Notes to Callicles and Thrasymachus
1. For the term ‘immoralism’ see e.g., Dodds 1959, 266 (citing Shorey); Bernard Williams discusses the ‘amoralist’ (1972, 3–13, 1985, 22–32) and ‘immoralist’ (1997). Either label is misleading, in that no term corresponding neatly to our ‘morality’ occurs in Plato’s works, or indeed in the Greek language. What Thrasymachus and Callicles challenge is the value of justice, dikaiosunê. However, ancient talk of justice often maps on to modern talk about ‘morality’ reasonably well, since it is in relation to justice that, in the ancient world, questions about conflicts between self-interest and the demands of virtue tend to be framed. However, it is important to bear in mind that justice is only one of a number of virtues prized by the ancients, and so only one part of what, in the ancient tradition, constitutes the sphere of the moral or ethical. Note that ‘immoralist’ is especially misleading for Callicles in particular, since he seems to be the advocate of an anti-conventional morality of his own.
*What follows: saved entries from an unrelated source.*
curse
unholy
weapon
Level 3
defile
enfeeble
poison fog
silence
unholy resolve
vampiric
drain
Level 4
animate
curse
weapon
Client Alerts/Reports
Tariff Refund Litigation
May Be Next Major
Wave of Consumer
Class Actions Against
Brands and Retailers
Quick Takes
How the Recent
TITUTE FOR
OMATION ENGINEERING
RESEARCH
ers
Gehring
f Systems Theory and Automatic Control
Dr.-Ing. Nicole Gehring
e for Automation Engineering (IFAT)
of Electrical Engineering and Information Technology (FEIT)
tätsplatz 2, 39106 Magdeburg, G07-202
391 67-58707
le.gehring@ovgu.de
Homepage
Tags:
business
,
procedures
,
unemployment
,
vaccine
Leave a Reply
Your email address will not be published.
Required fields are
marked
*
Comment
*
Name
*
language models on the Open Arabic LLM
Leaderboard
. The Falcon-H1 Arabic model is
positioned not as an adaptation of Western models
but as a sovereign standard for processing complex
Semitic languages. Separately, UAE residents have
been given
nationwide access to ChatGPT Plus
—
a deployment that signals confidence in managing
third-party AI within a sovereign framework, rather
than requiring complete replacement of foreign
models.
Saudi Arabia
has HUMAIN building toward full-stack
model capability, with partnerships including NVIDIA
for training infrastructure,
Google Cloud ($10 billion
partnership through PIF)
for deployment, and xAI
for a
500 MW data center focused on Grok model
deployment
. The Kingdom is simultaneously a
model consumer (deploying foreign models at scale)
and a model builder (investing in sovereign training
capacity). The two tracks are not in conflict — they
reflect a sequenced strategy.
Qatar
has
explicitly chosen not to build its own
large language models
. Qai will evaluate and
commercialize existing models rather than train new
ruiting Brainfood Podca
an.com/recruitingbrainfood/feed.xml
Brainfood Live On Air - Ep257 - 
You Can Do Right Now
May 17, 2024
2. On the real Thrasymachus, see White 1995; on Callicles, Dodds 1959, 12–15; for both, and all of Plato’s dramatis personae, see also the wonderfully comprehensive Nails 2002. Thrasymachus’ fragments and related texts are included in Dillon and Gergel (eds.) 2003; two are of some interest for readers of the Republic. One is an extended excerpt from a political speech -- but (despite the ingenious speculations of White 1995) we cannot know the occasion, intended speaker, or whether it represents his personal views. Second, Thrasymachus is said by Plato in the Phaedrus to have been expert in rousing emotions such as pity in an audience (Phaedrus 267c), and the late Platonist Hermias, in his commentary on the text, cites Thrasymachus as saying "The gods do not view human affairs. For they would not overlook the greatest of goods among humans, justice [dikaiosunê]. For we see that humans make no use of this" (251-2). This sounds very unlike the Thrasymachus of the Republic, with his contempt for justice as naïveté; but there is some overlap in the idea that injustice is pervasive and triumphant in human affairs. Perhaps we should hear the cynicism and contempt of Plato’s character as born of an angry despair.
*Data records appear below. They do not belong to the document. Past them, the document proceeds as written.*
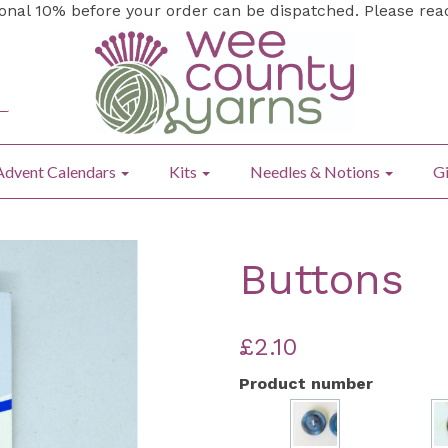
ional 10% before your order can be dispatched. Please re
Advent Calendars
Kits
Needles & Notions
Gi
Buttons
£2.10
Product number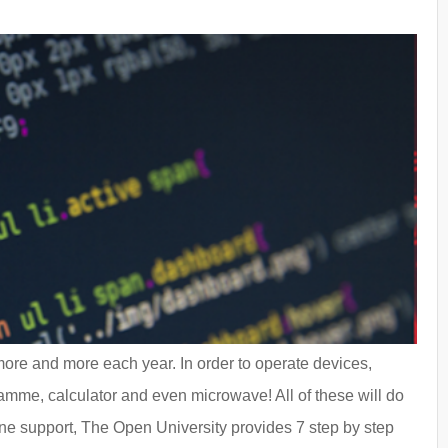
more and more each year. In order to operate devices,
mme, calculator and even microwave! All of these will do
line support, The Open University provides 7 step by step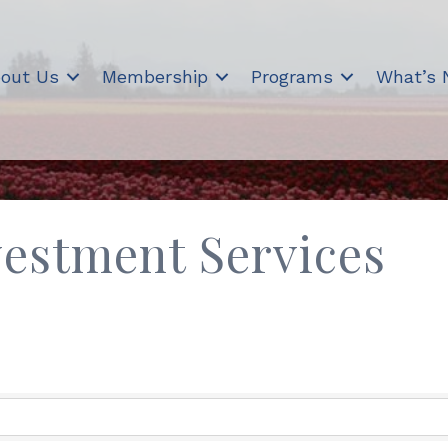
out Us
Membership
Programs
What’s
vestment Services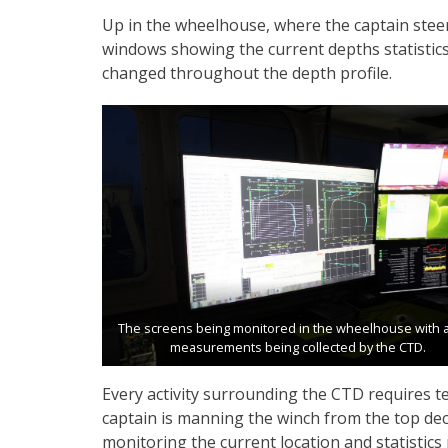
Up in the wheelhouse, where the captain steer
windows showing the current depths statistic
changed throughout the depth profile.
The screens being monitored in the wheelhouse with al
measurements being collected by the CTD.
Every activity surrounding the CTD requires t
captain is manning the winch from the top deck
monitoring the current location and statistics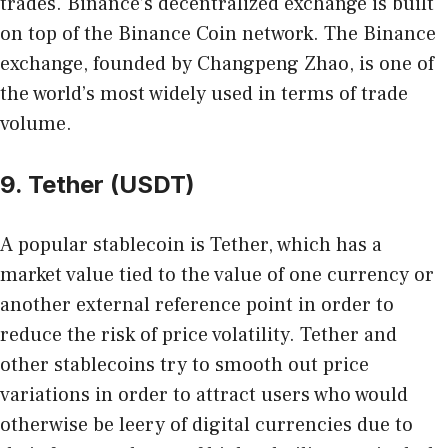
trades. Binance’s decentralized exchange is built
on top of the Binance Coin network. The Binance
exchange, founded by Changpeng Zhao, is one of
the world’s most widely used in terms of trade
volume.
9. Tether (USDT)
A popular stablecoin is Tether, which has a
market value tied to the value of one currency or
another external reference point in order to
reduce the risk of price volatility. Tether and
other stablecoins try to smooth out price
variations in order to attract users who would
otherwise be leery of digital currencies due to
3. See Anderson 2024, de Romilly 1992, and Bonazzi 2020. Section 6 will briefly note the writings of the sophist Antiphon, who is almost certainly one of the historical models for all three of Plato’s versions of the immoralist position; beyond Antiphon, the most important pre-Platonic text is probably the anti-immoralist Anonymous Iamblichi, available in translation in Dillon and Gergel 2003.
4. Translations are by the author of this entry, otherwise noted.
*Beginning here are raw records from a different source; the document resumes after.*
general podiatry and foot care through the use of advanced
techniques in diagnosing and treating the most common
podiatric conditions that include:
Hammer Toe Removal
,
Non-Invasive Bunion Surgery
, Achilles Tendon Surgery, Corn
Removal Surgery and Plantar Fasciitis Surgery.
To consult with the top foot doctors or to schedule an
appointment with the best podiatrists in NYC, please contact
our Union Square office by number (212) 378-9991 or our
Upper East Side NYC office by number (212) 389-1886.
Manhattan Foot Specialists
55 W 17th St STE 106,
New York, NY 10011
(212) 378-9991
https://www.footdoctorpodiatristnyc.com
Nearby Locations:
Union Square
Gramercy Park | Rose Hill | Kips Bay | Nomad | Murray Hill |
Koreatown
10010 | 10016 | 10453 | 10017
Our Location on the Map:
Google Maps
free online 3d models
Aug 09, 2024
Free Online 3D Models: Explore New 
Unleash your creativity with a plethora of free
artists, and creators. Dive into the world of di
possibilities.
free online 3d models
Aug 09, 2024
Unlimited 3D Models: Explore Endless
5. This is an oversimplified picture. For one thing, aretê in Homer’s world sometimes seems to be simply a matter of noble birth, as it is in some later aristocratic authors like Theognis (see Finkelberg 1998). Also, though their relation to aretê is somewhat unclear, Homer and his characters also place enormous value on a complex of more cooperative or selfless character traits such as reverence, piety, self-restraint, compassion, and acceptance of one’s limitations.
6. For a classic discussion see Adkins 1960, though his terminology of ‘competitive’ and ‘cooperative’ virtues seems to me not quite right.
7. See Pendrick 2002 for the text, and Gagarin and Woodruff 1995 or Dillon and Gergel 2003 for translation; for discussion, see Barnes 2002, Riesbeck 2011, and Bonazzi 2020.